The Diagnostic Accuracy and Innovation Act, introduced last year in the House, would allow FDA to regulate laboratory developed tests with a new category of in vitro clinical tests (IVCTs). A new FDA center would regulate test development and manufacturing, and CMS would oversee lab operations. Rep. Diana DeGette, D-Colo., and Rep. Larry Bucshon, R-Ind., are the bill’s sponsors.
The American Clinical Lab Association supports the bill but has questioned FDA’s ability to regulate the lab tests as medical devices, and contends that IVCTs should be regulated separately in a new center focused on diagnostics.
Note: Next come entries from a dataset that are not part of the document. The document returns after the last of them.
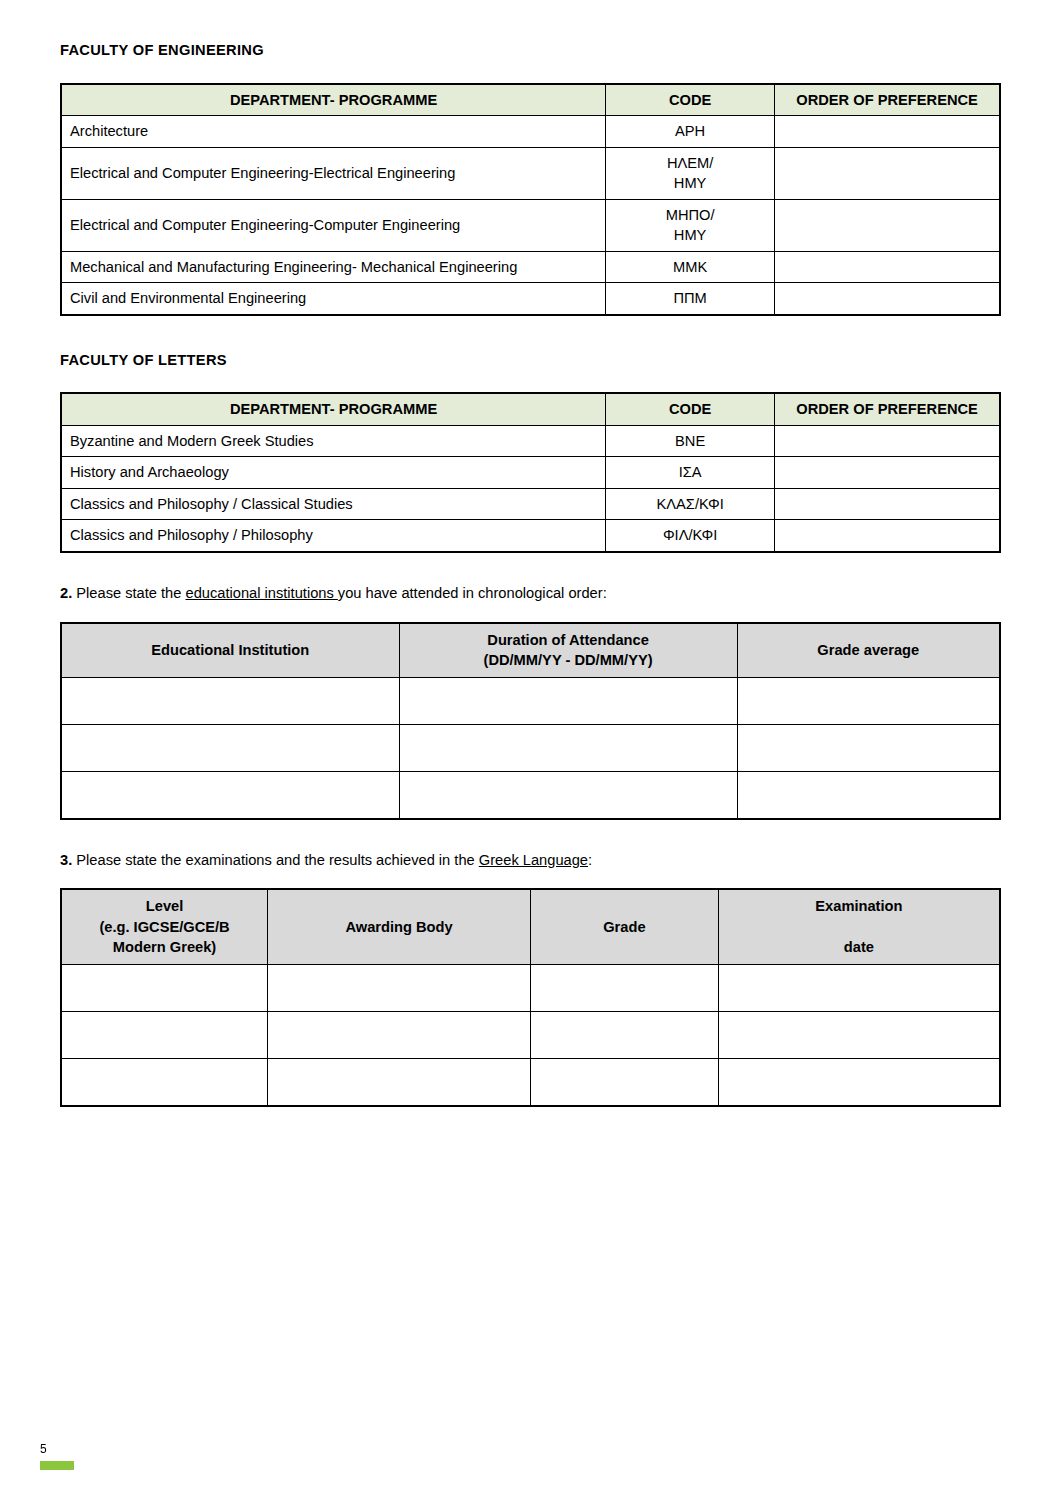FACULTY OF ENGINEERING
| DEPARTMENT- PROGRAMME | CODE | ORDER OF PREFERENCE |
| --- | --- | --- |
| Architecture | APH | |
| Electrical and Computer Engineering-Electrical Engineering | ΗΛΕΜ/ ΗΜΥ | |
| Electrical and Computer Engineering-Computer Engineering | ΜΗΠΟ/ ΗΜΥ | |
| Mechanical and Manufacturing Engineering- Mechanical Engineering | MMK | |
| Civil and Environmental Engineering | ΠΠΜ | |
FACULTY OF LETTERS
| DEPARTMENT- PROGRAMME | CODE | ORDER OF PREFERENCE |
| --- | --- | --- |
| Byzantine and Modern Greek Studies | BNE | |
| History and Archaeology | ΙΣΑ | |
| Classics and Philosophy / Classical Studies | ΚΛΑΣ/ΚΦΙ | |
| Classics and Philosophy / Philosophy | ΦΙΛ/ΚΦΙ | |
2. Please state the educational institutions you have attended in chronological order:
| Educational Institution | Duration of Attendance (DD/MM/YY - DD/MM/YY) | Grade average |
| --- | --- | --- |
3. Please state the examinations and the results achieved in the Greek Language:
| Level (e.g. IGCSE/GCE/B Modern Greek) | Awarding Body | Grade | Examination date |
| --- | --- | --- | --- |
5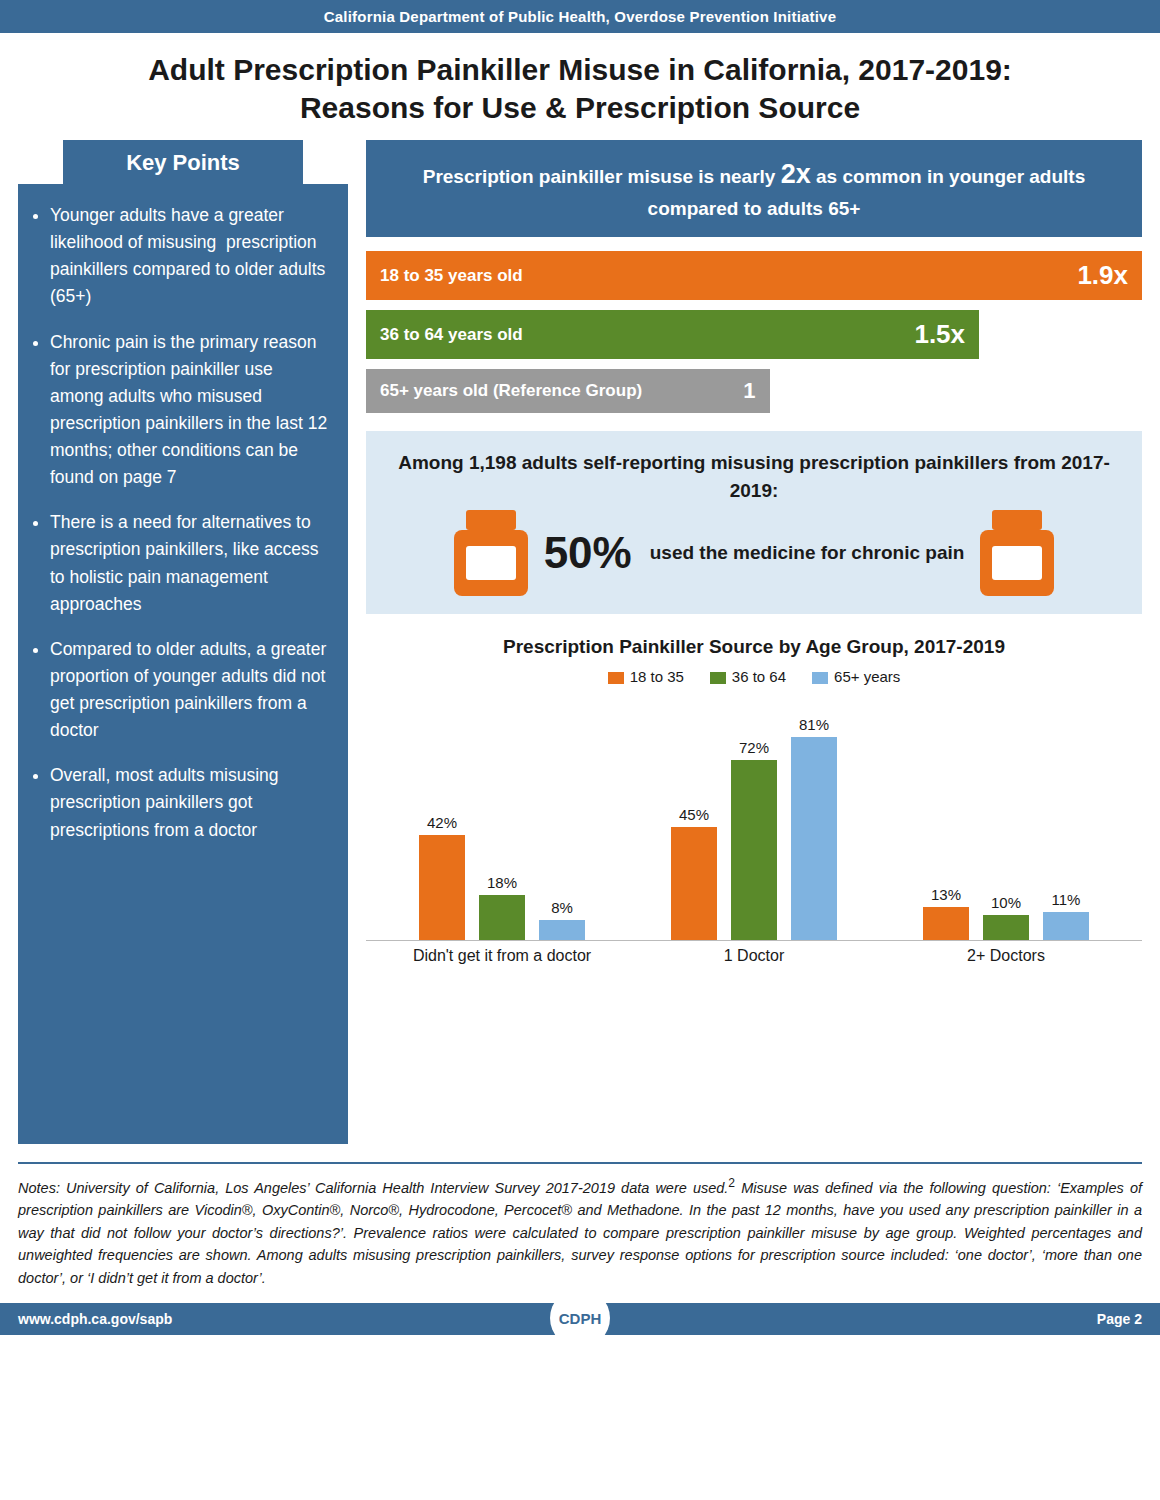California Department of Public Health, Overdose Prevention Initiative
Adult Prescription Painkiller Misuse in California, 2017-2019:
Reasons for Use & Prescription Source
Key Points
Younger adults have a greater likelihood of misusing prescription painkillers compared to older adults (65+)
Chronic pain is the primary reason for prescription painkiller use among adults who misused prescription painkillers in the last 12 months; other conditions can be found on page 7
There is a need for alternatives to prescription painkillers, like access to holistic pain management approaches
Compared to older adults, a greater proportion of younger adults did not get prescription painkillers from a doctor
Overall, most adults misusing prescription painkillers got prescriptions from a doctor
Prescription painkiller misuse is nearly 2x as common in younger adults compared to adults 65+
18 to 35 years old 1.9x
36 to 64 years old 1.5x
65+ years old (Reference Group) 1
Among 1,198 adults self-reporting misusing prescription painkillers from 2017-2019:
50%
used the medicine for chronic pain
Prescription Painkiller Source by Age Group, 2017-2019
18 to 35
36 to 64
65+ years
42%
18%
8%
45%
72%
81%
13%
10%
11%
Didn't get it from a doctor
1 Doctor
2+ Doctors
Notes: University of California, Los Angeles’ California Health Interview Survey 2017-2019 data were used.2 Misuse was defined via the following question: ‘Examples of prescription painkillers are Vicodin®, OxyContin®, Norco®, Hydrocodone, Percocet® and Methadone. In the past 12 months, have you used any prescription painkiller in a way that did not follow your doctor’s directions?’. Prevalence ratios were calculated to compare prescription painkiller misuse by age group. Weighted percentages and unweighted frequencies are shown. Among adults misusing prescription painkillers, survey response options for prescription source included: ‘one doctor’, ‘more than one doctor’, or ‘I didn’t get it from a doctor’.
www.cdph.ca.gov/sapb
CDPH
Page 2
AdvaMed, which represents in vitro diagnostic test kit makers that are now subject to more rigorous FDA oversight, endorses a framework that would regulate all diagnostic tests in a consistent manner.
The FDA seems to agree.
"First, we should have a consistent approach for all in vitro clinical tests. Our approach needs to be the same whether the test developer is a traditional manufacturer or a clinical laboratory," Gottlieb said.
In laying out the agency’s agenda for the proposed diagnostics regulation, he said the approach would support the “extraordinary innovation” happening in the sector while also ensuring patients are protected. He predicted that fewer than 10% of all tests would require individual premarket review under the new framework. About 40% of tests would be eligible for a precertification pathway, and more than 50% would be exempt from premarket review.
About one-half of the test modifications that are currently subject to FDA premarket review would still be reviewed premarket. Reallocating FDA’s premarket review resources to higher risk tests would be accompanied by robust post-market review requirements to protect patients from potential risks, Gottlieb said.
"We know that many developers seek to continuously improve their tests. We shouldn’t stifle the natural iteration that characterizes the cycle of innovation in this space with overly burdensome pre-market review requirements," he said.
Most lab-developed tests on the market now would be grandfathered in under the new framework. In vitro clinical tests including manual tests, tests for rare disease, and low risk and low volume diagnostics, would also be exempt from premarket review.
FDA also would establish collaborative communities of scientists, clinicians, test developers and patients to help support the agency’s decision making.
“We could reduce patient screening time and the need for additional biopsies with more widespread use of these methods. And we could accelerate cancer drug development and improve clinical outcomes by pursuing these novel regulatory approaches,” Gottlieb said.